Head of travel PR agency McCluskey International dies after heart attack

Judy McCluskey, the founder and principal of travel and tourism PR firm McCluskey International, has died following a heart attack. Tributes have been paid to a "pioneer" of the industry.

A statement on the website of the firm says: "On Tuesday 15 November 2016, Judy McCluskey, Agency Principal of travel and tourism PR and Marketing consultancy McCluskey International, passed away.

"Judy had suffered a heart attack a week earlier and sadly didn't recover."

The statement also gives details of her funeral, a subsequent memorial service and contact details for sending condolence cards or messages.

"In line with Judy’s wishes, the McCluskey International team will honour Judy’s legacy by continuing to deliver the great client work the agency has become known for," the statement goes on to say.

The West London agency was set up by McCluskey in 1987, and has 10 full-time employees. It recently picked up work with the tourist boards for India and the Chinese city of Hangzhou, and also represents the Maldives Tourist Board.

Tributes

Yasmin Arrigo, editor-in-chief of PRWeek sister title Conference & Incentive Travel magazine (C&IT), said: "Judy was an inspirational figure in the travel and tourism industry who mentored many of the current leaders in travel representation. Her extensive knowledge and vibrant nature will be missed."

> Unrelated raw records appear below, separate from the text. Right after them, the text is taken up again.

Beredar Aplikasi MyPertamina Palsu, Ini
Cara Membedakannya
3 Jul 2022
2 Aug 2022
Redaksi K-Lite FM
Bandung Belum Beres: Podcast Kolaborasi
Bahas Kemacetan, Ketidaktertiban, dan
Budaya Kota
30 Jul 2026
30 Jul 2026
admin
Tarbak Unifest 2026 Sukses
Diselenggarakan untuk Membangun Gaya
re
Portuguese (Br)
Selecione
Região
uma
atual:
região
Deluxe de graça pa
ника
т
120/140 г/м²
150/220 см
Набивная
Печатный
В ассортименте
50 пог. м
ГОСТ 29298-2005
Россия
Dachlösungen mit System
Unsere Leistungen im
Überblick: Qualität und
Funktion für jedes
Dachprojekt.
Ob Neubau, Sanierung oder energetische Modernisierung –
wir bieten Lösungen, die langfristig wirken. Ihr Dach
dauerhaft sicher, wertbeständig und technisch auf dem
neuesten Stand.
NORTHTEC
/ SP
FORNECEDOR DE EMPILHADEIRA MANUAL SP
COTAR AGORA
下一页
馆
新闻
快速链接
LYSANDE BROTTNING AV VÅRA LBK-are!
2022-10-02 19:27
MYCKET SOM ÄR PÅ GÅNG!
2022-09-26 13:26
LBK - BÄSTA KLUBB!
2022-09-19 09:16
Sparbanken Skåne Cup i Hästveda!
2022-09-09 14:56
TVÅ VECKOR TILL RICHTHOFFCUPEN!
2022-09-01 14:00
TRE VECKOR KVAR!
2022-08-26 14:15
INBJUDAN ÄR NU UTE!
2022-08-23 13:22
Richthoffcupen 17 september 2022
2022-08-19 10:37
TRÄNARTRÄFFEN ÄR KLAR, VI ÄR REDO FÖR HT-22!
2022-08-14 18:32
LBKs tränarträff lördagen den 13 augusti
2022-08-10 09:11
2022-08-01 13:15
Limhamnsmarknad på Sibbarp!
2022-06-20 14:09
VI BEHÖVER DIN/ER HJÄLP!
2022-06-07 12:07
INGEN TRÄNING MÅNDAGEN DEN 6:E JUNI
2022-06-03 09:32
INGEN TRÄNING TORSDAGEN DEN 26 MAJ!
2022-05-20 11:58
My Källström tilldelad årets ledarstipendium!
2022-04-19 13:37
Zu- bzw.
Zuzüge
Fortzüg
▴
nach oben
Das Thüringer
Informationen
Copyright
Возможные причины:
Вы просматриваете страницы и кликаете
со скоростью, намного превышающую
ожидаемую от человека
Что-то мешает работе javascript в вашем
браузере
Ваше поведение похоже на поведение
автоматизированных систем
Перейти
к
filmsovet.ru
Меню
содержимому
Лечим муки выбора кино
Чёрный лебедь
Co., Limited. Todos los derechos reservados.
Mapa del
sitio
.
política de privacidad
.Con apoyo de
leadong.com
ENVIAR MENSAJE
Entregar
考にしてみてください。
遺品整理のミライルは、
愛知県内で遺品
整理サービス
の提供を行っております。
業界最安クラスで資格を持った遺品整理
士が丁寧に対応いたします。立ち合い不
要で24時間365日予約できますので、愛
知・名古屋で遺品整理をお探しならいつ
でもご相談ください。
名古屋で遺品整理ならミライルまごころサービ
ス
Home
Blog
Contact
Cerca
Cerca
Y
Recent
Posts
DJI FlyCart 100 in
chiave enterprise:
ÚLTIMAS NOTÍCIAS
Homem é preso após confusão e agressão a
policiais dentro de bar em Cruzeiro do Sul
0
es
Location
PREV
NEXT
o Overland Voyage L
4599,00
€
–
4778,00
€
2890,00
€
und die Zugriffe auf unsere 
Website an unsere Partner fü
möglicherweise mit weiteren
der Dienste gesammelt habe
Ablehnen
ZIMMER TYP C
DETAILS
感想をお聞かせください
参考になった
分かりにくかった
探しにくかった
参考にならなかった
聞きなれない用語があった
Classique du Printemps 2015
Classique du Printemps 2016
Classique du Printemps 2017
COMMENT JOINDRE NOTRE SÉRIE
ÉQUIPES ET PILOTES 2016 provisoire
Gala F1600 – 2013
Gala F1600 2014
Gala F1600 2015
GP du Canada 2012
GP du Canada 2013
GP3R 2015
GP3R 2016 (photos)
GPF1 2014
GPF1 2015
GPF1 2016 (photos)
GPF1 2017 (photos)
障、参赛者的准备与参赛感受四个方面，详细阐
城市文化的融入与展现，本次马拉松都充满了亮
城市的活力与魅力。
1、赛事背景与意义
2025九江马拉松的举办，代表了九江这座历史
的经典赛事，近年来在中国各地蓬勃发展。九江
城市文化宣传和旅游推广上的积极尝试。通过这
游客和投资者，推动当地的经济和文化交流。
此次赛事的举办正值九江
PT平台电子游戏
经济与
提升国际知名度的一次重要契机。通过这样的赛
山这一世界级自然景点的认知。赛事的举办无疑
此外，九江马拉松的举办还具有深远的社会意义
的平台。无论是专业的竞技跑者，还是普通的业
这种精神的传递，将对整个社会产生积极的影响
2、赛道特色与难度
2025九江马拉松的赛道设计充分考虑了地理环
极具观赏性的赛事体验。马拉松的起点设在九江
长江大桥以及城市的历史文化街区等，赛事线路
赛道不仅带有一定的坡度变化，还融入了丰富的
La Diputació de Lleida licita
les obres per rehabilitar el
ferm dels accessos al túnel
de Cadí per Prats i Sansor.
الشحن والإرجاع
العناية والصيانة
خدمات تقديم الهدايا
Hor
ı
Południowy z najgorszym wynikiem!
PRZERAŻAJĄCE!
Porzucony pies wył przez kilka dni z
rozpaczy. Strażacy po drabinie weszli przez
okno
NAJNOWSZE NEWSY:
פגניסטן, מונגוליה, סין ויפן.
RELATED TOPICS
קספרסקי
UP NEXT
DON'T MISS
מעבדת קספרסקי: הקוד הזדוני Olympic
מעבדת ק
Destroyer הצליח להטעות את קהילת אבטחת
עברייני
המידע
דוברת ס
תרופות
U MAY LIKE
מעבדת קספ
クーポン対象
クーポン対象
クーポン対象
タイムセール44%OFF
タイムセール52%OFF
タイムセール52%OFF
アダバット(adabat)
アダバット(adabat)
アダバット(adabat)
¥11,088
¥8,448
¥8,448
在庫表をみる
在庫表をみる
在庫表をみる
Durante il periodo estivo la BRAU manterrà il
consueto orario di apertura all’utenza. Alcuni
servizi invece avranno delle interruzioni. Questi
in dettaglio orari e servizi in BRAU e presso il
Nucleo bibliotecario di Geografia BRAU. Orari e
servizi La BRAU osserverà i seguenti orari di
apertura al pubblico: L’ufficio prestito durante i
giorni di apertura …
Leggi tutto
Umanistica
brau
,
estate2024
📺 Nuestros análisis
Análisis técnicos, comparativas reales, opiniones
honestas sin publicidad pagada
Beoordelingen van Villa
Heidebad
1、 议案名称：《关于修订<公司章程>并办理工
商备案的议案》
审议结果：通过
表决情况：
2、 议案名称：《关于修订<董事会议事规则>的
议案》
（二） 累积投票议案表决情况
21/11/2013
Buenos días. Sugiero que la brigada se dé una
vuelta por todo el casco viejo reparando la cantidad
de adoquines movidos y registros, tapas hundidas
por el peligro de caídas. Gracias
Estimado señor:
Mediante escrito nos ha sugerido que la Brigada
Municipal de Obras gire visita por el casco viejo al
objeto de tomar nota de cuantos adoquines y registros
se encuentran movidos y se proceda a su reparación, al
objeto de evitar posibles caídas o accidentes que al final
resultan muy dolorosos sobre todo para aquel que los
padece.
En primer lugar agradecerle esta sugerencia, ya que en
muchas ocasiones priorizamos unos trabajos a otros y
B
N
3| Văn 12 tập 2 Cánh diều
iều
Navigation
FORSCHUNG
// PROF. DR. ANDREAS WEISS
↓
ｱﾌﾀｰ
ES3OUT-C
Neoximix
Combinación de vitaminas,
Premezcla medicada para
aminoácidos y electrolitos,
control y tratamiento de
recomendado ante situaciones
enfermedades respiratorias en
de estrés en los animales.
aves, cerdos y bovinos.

Respected travel writer Simon Calder, who works for the i paper, Independent.co.uk and Evening Standard, told PRWeek: "Judy was a consummate professional and a pleasure to work with. She worked tirelessly for a range of top-notch travel clients, yet she always engaged individually with journalists. She will be much missed."

Jonathan Sloan, the MD of travel agency Hills Balfour, whose first job in PR was at McCluskey, described his former boss as "absolutely a pioneer for the travel PR industry". He went on to say: "She ran a great organisation, she had a great sense of humour and a great work ethic. It's a real loss for the travel industry."